Oscillometric methods are used in long-term measurement
as well as in clinical practice. Oscillometric measurement (also
termed NIBP = Non-Invasive Blood Pressure) is incorporated in many
bedside patient monitors. It relies on a cuff similar to that of
a sphygmomanometer, which is connected to an electric pump and a
pressure transducer. The cuff is placed on the upper arm and is
automatically inflated. When pressure is gradually released, the
small oscillations in cuff pressure that are caused by the cyclic
expansion of the brachial artery are recorded and used to calculate
systolic and diastolic pressures.
Values are usually given in millimetres of mercury
(mmHg). Normal ranges for blood pressure in adult humans are:
Systolic between 90 and 135 mmHg (12 to 18 kPa)
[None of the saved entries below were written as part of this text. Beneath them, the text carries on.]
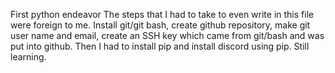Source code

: First python endeavor
The steps that I had to take to even write in this file were foreign to me. 
Install git/git bash, create github repository, make git user name and email, create an SSH key which came from git/bash and was put into github.
Then I had to install pip and install discord using pip.
Still learning.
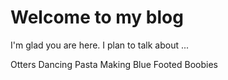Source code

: # Welcome to my blog

I'm glad you are here. I plan to talk about ...

Otters
Dancing
Pasta Making
Blue Footed Boobies
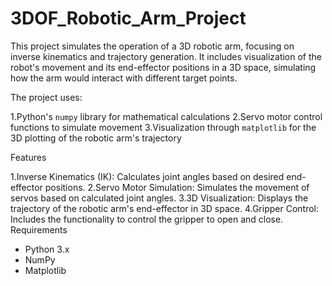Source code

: # 3DOF_Robotic_Arm_Project

This project simulates the operation of a 3D robotic arm, focusing on inverse kinematics and trajectory generation. It includes visualization of the robot's movement and its end-effector positions in a 3D space, simulating how the arm would interact with different target points.

The project uses:

1.Python's `numpy` library for mathematical calculations
2.Servo motor control functions to simulate movement
3.Visualization through `matplotlib` for the 3D plotting of the robotic arm's trajectory

Features

1.Inverse Kinematics (IK): Calculates joint angles based on desired end-effector positions.
2.Servo Motor Simulation: Simulates the movement of servos based on calculated joint angles.
3.3D Visualization: Displays the trajectory of the robotic arm's end-effector in 3D space.
4.Gripper Control: Includes the functionality to control the gripper to open and close.
Requirements
- Python 3.x
- NumPy
- Matplotlib
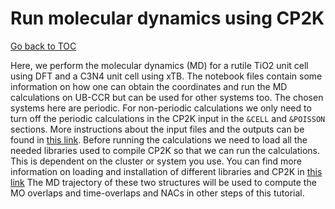 # Run molecular dynamics using CP2K

[Go back to TOC](../../../README.md)

Here, we perform the molecular dynamics (MD) for a rutile TiO2 unit cell using DFT and a C3N4 unit cell using xTB. The notebook files contain some information
on how one can obtain the coordinates and run the MD calculations on UB-CCR but can be used for other 
systems too. The chosen systems here are periodic. For non-periodic calculations
we only need to turn off the periodic calculations in the CP2K input in the `&CELL` and `&POISSON` sections. More instructions about the input files and the outputs
can be found in [this link](https://github.com/compchem-cybertraining/Tutorials_CP2K/tree/master/7_molecular_dynamics). Before running the calculations 
we need to load all the needed libraries used to compile CP2K so that we can run the calculations. This is dependent on the cluster or system you use. You can 
find more information on loading and installation of different libraries 
and CP2K in [this link](https://github.com/compchem-cybertraining/Tutorials_CP2K/blob/master/INSTALLATION.md)
The MD trajectory of these two structures will be used to compute the MO overlaps and time-overlaps and NACs in other steps of this tutorial. 

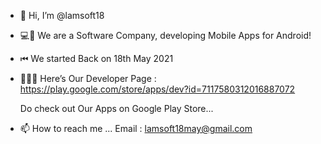 - 👋 Hi, I’m @lamsoft18
- 💻📲 We are a Software Company, developing Mobile Apps for Android!
- ⏮ We started Back on 18th May 2021
- 👩🏻‍💻 Here’s Our Developer Page : https://play.google.com/store/apps/dev?id=7117580312016887072 
     
     Do check out Our Apps on Google Play Store...
- 📫 How to reach me ...
     Email : lamsoft18may@gmail.com

<!---
lamsoft18/lamsoft18 is a ✨ special ✨ repository because its `README.md` (this file) appears on your GitHub profile.
You can click the Preview link to take a look at your changes.
--->
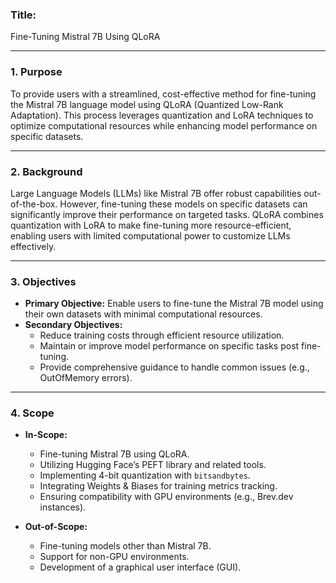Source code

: 
### **Title:**  
Fine-Tuning Mistral 7B Using QLoRA 

---

### **1. Purpose**

To provide users with a streamlined, cost-effective method for fine-tuning the Mistral 7B language model using QLoRA (Quantized Low-Rank Adaptation). This process leverages quantization and LoRA techniques to optimize computational resources while enhancing model performance on specific datasets.

---

### **2. Background**

Large Language Models (LLMs) like Mistral 7B offer robust capabilities out-of-the-box. However, fine-tuning these models on specific datasets can significantly improve their performance on targeted tasks. QLoRA combines quantization with LoRA to make fine-tuning more resource-efficient, enabling users with limited computational power to customize LLMs effectively.

---

### **3. Objectives**

- **Primary Objective:** Enable users to fine-tune the Mistral 7B model using their own datasets with minimal computational resources.
- **Secondary Objectives:**
  - Reduce training costs through efficient resource utilization.
  - Maintain or improve model performance on specific tasks post fine-tuning.
  - Provide comprehensive guidance to handle common issues (e.g., OutOfMemory errors).

---

### **4. Scope**

- **In-Scope:**
  - Fine-tuning Mistral 7B using QLoRA.
  - Utilizing Hugging Face’s PEFT library and related tools.
  - Implementing 4-bit quantization with `bitsandbytes`.
  - Integrating Weights & Biases for training metrics tracking.
  - Ensuring compatibility with GPU environments (e.g., Brev.dev instances).

- **Out-of-Scope:**
  - Fine-tuning models other than Mistral 7B.
  - Support for non-GPU environments.
  - Development of a graphical user interface (GUI).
Diastolic between 50 and 90 mmHg (7 to 12 kPa)
In children the observed normal ranges are lower; in the elderly,
they are more often higher. Clinical trials demonstrate that people
who maintain blood pressures in low end of these pressure ranges
have much better long term cardiovascular health and are considered
optimal. The principal medical debate is the aggressiveness and
relative value of methods used to lower pressures into this range
for those who don't maintain such pressure on their own. Elevations,
more commonly seen in older people, though often considered normal,
are associated with increased morbidity and mortality. The clear
trend from double blind clinical trials (for the better strategies
and agents) has increasingly been that lower ends up being demonstrated
to result in less disease/better outcomes long term.
Incidentally, the absolute BP is obtained by adding
the atmospheric pressure (760 mmHg at sea level) to the values obtained
by the sphygmomanometer. If the BP had not been greater than the
atmospheric pressure, the blood vessels would collapse and the blood
would have never flown through the vessels!